Stored entries —
-- begin --

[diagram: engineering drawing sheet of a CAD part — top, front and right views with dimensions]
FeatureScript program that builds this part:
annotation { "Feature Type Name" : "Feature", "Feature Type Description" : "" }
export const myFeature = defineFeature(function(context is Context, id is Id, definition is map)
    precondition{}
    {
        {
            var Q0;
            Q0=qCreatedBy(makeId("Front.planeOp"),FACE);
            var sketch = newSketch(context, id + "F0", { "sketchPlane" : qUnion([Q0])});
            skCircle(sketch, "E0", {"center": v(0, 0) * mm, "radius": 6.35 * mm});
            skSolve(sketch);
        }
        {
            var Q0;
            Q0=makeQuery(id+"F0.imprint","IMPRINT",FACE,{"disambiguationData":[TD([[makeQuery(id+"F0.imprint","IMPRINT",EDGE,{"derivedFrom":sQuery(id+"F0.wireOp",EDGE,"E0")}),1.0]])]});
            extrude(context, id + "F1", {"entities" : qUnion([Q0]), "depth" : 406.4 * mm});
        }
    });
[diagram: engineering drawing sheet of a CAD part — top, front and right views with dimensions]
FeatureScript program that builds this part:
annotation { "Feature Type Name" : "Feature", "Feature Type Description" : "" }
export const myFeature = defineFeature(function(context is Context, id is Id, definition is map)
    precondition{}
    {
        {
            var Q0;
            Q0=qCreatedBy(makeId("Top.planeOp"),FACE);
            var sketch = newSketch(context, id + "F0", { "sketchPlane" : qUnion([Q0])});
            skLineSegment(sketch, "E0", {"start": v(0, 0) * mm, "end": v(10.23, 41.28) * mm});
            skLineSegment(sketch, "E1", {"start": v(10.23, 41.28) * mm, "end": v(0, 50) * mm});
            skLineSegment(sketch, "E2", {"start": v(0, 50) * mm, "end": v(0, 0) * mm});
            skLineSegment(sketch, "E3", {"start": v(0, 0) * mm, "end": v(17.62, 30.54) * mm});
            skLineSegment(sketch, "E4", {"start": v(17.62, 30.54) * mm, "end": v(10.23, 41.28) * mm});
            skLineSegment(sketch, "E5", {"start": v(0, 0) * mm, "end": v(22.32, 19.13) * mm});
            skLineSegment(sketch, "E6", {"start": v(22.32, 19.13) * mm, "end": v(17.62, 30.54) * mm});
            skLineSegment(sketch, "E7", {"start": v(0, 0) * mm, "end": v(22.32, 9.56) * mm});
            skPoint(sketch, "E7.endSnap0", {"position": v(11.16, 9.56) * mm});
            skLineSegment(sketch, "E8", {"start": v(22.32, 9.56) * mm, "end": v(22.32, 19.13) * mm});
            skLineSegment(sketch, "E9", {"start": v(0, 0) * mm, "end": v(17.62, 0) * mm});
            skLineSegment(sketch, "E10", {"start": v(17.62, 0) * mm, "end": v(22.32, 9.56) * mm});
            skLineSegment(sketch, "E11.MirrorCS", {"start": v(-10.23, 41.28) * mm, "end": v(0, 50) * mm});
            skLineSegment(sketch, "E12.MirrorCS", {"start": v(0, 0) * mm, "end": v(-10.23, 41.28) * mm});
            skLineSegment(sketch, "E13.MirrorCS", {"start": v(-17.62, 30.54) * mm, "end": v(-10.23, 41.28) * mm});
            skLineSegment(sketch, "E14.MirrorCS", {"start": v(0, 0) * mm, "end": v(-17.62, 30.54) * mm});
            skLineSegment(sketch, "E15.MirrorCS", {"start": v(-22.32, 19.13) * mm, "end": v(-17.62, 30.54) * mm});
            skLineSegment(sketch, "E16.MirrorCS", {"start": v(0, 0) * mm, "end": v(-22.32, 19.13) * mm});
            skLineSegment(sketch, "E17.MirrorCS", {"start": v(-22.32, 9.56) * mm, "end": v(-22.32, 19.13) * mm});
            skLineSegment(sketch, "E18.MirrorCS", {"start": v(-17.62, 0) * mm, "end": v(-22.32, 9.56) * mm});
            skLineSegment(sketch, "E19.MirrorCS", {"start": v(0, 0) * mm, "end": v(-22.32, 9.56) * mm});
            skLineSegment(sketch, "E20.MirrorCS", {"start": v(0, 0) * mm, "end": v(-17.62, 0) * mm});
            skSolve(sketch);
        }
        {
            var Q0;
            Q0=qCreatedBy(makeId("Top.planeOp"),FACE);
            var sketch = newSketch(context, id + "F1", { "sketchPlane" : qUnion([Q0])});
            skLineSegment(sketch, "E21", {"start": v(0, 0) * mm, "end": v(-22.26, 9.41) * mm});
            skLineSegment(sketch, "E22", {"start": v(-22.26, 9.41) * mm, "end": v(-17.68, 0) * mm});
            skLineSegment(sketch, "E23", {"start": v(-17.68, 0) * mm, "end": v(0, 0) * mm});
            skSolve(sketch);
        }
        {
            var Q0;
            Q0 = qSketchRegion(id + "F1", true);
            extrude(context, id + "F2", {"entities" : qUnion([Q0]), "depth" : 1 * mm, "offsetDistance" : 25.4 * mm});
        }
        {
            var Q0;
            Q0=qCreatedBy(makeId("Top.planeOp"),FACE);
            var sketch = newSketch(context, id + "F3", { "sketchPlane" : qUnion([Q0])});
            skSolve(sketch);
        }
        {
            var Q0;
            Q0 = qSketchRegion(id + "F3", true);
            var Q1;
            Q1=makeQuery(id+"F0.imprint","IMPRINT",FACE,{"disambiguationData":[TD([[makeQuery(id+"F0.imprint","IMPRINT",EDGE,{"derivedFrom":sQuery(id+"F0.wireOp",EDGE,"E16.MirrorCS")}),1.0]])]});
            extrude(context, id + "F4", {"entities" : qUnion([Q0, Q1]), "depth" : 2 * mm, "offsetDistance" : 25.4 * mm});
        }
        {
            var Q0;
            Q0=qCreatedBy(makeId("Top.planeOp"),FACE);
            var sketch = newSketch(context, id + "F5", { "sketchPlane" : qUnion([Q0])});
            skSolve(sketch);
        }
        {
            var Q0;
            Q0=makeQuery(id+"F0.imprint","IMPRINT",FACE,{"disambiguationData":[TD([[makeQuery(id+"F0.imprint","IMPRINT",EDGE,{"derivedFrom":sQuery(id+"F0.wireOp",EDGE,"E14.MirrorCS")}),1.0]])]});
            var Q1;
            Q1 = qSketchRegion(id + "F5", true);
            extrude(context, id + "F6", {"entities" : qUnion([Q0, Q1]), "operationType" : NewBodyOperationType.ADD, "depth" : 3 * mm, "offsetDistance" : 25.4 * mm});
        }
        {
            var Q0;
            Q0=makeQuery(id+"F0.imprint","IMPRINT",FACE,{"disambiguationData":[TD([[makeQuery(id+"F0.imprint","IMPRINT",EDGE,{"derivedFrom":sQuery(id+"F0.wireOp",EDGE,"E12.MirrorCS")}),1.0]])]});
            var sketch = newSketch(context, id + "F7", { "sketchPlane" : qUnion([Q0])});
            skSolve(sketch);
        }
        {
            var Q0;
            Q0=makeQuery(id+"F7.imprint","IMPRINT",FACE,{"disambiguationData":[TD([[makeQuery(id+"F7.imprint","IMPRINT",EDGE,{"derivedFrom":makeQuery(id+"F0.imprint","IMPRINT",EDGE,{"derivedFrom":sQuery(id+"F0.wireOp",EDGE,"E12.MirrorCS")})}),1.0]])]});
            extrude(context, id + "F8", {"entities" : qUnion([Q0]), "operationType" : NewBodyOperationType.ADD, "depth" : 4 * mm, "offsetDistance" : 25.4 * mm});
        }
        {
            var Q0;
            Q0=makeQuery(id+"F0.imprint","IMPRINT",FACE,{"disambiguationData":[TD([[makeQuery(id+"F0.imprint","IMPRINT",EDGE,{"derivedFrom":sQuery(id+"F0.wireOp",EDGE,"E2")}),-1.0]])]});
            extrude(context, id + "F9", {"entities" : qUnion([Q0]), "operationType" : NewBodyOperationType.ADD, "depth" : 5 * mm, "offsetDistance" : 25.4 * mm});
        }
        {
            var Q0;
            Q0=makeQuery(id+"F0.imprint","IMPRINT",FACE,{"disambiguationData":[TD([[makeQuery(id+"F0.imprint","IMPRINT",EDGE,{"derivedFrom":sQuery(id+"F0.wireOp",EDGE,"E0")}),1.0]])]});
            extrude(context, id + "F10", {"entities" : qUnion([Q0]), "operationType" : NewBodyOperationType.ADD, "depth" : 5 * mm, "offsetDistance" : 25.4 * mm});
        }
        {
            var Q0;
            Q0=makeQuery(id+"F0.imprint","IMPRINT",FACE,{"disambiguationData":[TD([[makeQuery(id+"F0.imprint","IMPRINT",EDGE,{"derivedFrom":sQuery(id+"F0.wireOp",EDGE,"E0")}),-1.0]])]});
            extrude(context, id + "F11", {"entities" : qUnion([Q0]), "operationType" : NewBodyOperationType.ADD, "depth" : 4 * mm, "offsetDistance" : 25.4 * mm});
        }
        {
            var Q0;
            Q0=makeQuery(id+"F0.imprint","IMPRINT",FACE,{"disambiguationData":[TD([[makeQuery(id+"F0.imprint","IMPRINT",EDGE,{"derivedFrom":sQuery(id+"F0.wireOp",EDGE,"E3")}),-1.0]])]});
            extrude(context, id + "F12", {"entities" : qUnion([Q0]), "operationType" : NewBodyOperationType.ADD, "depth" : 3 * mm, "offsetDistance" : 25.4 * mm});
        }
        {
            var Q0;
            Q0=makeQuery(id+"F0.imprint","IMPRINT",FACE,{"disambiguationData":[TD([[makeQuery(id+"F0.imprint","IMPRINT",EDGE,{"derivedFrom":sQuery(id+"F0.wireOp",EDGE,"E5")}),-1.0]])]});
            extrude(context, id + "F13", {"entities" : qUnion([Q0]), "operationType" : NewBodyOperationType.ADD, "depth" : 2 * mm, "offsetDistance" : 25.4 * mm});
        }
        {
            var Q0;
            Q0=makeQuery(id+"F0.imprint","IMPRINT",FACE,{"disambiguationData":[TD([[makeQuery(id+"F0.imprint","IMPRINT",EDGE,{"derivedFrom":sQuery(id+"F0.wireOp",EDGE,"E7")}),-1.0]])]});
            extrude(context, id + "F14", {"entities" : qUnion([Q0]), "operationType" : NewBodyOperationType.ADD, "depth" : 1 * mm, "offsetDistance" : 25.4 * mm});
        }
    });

-- end --

Exercise directions — Find each line in the listing above that contains the string "true" and reproduce every such line in full.

Written reply —
            Q0 = qSketchRegion(id + "F1", true);
            Q0 = qSketchRegion(id + "F3", true);
            Q1 = qSketchRegion(id + "F5", true);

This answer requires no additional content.